Written by: Leonard Parker | Solar News | 23rd April
Recurrent Energy LLC, a utility-scale solar and storage project developer, has commenced construction on the 100 MW AC Sunflower Solar Project, located in Sunflower County, Miss.
To support construction of the project, Recurrent Energy recently closed debt financing totaling over $146 million, inclusive of construction loan and letter of credit commitments. The debt financing was provided by Norddeutsche Landesbank and Rabobank.
Sunflower is one of the first utility-scale solar projects to be constructed under a build transfer agreement in the U.S. Recurrent Energy signed a BTA with Entergy Mississippi in 2018 designating the regulated utility to own the Sunflower solar project when it reaches commercial operation in early 2022. The BTA was approved via unanimous vote by the Mississippi Public Service Commission in April 2020.
“The Sunflower Solar project is another important milestone in Entergy’s continued transformation of its power generation portfolio – meeting customers’ needs with efficient sources of electricity while maintaining some of the lowest retail rates in the country,” says Haley Fisackerly, president and CEO of Entergy Mississippi. “Entergy’s investments in its generation portfolio have resulted in substantial reductions in the company’s greenhouse gas emissions and provided significant savings to customers from lower fuel costs. We’re pleased with the positive economic impact it will have on Sunflower County and the Mississippi Delta.”
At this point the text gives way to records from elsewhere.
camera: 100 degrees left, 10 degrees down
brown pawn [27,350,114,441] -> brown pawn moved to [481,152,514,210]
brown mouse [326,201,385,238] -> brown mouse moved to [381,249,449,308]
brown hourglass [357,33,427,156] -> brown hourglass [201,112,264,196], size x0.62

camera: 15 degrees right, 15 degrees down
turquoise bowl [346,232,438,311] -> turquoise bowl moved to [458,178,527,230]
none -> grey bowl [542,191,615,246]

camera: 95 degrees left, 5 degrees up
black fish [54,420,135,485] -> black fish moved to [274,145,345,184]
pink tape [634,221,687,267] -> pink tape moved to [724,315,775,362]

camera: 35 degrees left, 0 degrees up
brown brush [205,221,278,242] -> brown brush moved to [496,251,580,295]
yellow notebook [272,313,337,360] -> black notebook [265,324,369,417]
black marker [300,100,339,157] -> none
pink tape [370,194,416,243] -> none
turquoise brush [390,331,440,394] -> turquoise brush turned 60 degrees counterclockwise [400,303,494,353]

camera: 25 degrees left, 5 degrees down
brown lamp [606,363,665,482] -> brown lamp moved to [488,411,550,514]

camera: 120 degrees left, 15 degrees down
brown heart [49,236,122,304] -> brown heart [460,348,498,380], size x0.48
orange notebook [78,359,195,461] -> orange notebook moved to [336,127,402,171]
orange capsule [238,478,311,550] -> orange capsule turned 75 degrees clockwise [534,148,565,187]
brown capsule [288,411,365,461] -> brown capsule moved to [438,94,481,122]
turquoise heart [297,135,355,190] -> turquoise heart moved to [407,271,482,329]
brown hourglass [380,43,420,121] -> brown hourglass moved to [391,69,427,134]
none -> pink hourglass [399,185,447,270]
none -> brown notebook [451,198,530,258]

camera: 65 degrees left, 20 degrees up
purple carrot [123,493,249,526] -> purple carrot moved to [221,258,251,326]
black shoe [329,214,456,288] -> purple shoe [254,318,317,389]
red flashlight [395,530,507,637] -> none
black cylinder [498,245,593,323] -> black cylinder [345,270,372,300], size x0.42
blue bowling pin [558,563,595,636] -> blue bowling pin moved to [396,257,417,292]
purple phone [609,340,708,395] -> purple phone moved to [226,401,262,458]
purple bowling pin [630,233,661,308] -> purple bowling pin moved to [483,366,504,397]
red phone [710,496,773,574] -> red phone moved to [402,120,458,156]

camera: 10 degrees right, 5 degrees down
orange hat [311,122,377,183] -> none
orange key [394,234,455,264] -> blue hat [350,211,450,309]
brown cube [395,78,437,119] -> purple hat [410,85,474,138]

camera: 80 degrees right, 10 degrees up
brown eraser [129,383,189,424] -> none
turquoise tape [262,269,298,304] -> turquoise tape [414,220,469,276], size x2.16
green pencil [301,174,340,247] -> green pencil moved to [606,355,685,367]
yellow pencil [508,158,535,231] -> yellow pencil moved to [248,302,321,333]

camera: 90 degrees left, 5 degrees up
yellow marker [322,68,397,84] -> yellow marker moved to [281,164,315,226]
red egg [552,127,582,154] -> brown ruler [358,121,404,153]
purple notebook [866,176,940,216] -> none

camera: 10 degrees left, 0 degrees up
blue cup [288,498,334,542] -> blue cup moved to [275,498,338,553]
The Sunflower solar project is expected to employ approximately 400 workers at peak construction – with 75% of those construction jobs expected to be filled by local skilled tradespeople from the area. The Sunflower solar project will create further economic benefits to the local community by providing local sales and property tax revenues to Sunflower County, as well as indirect benefits such as increased local spending on the service and construction industries. The project will use Canadian Solar’s high-efficiency modules.